**Exercise description**.
This exercise calls for copying every line below that holds the word "chvály".

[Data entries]

____________

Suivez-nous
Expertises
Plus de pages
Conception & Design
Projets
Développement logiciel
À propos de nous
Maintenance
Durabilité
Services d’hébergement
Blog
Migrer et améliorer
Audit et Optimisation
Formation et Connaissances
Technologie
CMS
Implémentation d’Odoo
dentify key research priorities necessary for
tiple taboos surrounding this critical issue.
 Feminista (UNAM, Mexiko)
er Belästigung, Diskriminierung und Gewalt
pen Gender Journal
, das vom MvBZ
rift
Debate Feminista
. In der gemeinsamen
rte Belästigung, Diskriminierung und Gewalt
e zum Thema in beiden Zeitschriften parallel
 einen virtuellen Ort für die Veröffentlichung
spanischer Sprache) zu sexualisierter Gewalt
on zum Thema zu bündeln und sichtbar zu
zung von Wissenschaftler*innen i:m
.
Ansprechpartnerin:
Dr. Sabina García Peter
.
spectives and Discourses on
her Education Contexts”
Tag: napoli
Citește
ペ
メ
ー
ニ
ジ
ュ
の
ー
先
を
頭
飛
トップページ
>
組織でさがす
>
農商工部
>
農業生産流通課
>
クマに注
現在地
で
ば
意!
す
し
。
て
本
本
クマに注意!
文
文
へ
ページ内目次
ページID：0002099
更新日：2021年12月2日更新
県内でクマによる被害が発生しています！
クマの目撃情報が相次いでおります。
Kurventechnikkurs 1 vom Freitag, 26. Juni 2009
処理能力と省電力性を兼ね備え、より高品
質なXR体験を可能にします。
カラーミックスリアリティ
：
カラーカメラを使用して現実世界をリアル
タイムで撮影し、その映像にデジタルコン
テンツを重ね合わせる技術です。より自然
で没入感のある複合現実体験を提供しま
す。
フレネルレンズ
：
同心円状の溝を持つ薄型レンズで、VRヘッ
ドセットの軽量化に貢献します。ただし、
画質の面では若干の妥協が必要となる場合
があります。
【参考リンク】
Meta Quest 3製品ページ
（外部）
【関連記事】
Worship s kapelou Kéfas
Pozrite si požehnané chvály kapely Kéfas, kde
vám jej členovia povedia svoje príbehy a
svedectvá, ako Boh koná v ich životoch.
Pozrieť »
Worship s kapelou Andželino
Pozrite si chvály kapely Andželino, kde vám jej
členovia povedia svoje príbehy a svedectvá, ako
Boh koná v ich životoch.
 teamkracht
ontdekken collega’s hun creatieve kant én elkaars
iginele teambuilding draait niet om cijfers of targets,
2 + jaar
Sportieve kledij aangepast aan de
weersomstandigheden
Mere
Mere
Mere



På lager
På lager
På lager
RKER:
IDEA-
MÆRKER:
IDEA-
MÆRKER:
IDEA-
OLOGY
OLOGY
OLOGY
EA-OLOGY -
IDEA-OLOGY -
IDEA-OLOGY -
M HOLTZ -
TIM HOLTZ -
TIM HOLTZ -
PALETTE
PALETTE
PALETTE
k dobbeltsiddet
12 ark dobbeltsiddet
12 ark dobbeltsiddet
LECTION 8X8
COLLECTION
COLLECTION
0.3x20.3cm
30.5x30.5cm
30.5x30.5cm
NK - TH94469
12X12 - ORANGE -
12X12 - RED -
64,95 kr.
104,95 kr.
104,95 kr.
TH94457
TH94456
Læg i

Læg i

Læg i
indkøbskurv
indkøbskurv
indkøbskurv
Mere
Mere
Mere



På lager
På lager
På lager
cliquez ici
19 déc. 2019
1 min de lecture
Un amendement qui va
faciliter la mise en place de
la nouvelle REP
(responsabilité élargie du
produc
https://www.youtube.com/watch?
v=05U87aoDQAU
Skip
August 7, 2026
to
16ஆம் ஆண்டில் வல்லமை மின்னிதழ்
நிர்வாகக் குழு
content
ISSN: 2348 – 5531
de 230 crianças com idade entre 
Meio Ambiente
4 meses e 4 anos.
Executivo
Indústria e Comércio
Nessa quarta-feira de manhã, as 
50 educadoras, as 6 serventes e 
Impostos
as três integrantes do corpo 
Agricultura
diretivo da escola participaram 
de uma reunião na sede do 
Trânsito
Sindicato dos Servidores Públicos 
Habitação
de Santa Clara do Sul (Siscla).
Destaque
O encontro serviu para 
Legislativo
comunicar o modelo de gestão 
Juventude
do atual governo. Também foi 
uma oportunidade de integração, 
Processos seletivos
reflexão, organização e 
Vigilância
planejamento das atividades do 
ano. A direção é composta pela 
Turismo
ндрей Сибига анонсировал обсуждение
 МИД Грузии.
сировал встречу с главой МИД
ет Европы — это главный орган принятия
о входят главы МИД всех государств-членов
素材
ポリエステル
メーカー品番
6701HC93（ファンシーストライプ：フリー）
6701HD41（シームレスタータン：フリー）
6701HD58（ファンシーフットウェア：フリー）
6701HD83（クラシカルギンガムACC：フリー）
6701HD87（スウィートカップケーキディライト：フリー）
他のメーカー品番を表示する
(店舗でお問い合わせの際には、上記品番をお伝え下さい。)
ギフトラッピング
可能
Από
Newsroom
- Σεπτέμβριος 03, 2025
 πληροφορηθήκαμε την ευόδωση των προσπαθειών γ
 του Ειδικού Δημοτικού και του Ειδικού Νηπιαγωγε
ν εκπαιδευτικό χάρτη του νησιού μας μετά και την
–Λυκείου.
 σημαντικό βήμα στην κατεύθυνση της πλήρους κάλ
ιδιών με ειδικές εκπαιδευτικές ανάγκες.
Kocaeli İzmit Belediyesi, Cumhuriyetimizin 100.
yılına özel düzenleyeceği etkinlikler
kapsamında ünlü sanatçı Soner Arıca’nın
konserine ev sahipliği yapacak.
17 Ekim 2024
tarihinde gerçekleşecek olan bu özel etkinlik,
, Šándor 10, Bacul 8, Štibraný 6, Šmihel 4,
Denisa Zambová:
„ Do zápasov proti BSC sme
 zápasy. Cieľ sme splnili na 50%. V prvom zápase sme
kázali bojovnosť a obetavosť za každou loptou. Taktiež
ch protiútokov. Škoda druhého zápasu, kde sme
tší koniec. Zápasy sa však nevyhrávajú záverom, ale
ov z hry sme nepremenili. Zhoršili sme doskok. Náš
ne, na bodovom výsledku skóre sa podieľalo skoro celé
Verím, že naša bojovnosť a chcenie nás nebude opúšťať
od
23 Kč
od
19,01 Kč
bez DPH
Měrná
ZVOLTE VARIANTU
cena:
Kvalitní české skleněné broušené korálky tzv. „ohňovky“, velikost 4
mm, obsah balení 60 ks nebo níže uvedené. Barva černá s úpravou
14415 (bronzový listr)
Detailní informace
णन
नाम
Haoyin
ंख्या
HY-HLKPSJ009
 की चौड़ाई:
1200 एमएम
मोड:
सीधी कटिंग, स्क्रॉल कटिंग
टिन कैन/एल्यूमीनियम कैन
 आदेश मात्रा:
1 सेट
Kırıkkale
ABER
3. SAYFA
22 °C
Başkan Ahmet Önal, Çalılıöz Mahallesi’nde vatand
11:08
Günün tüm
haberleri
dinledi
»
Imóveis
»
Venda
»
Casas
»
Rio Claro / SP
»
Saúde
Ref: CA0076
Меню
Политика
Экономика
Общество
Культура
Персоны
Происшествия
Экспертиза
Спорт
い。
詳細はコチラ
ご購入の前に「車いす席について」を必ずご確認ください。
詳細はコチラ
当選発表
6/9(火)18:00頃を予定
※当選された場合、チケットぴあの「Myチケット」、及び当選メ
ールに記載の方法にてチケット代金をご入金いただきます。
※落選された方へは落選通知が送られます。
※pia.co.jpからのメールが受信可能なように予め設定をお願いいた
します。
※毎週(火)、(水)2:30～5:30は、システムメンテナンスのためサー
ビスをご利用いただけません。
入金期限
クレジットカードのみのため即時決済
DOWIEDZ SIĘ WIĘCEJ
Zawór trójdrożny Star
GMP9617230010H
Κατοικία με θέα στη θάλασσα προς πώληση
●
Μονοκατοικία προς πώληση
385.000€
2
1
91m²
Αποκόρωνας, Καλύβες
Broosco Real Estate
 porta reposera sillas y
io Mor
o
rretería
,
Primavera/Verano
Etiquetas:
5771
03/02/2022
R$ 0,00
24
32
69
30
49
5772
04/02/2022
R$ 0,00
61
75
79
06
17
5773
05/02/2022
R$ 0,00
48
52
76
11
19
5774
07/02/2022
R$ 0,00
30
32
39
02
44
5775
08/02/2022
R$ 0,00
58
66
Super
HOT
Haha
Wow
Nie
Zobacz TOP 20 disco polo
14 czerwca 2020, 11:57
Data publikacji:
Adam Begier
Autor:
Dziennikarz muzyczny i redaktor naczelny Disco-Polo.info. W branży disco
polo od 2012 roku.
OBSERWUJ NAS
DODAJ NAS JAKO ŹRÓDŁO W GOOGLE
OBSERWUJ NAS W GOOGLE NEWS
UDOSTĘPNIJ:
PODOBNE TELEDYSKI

____________

**Answer below**.
Pozrite si požehnané chvály kapely Kéfas, kde
Pozrite si chvály kapely Andželino, kde vám jej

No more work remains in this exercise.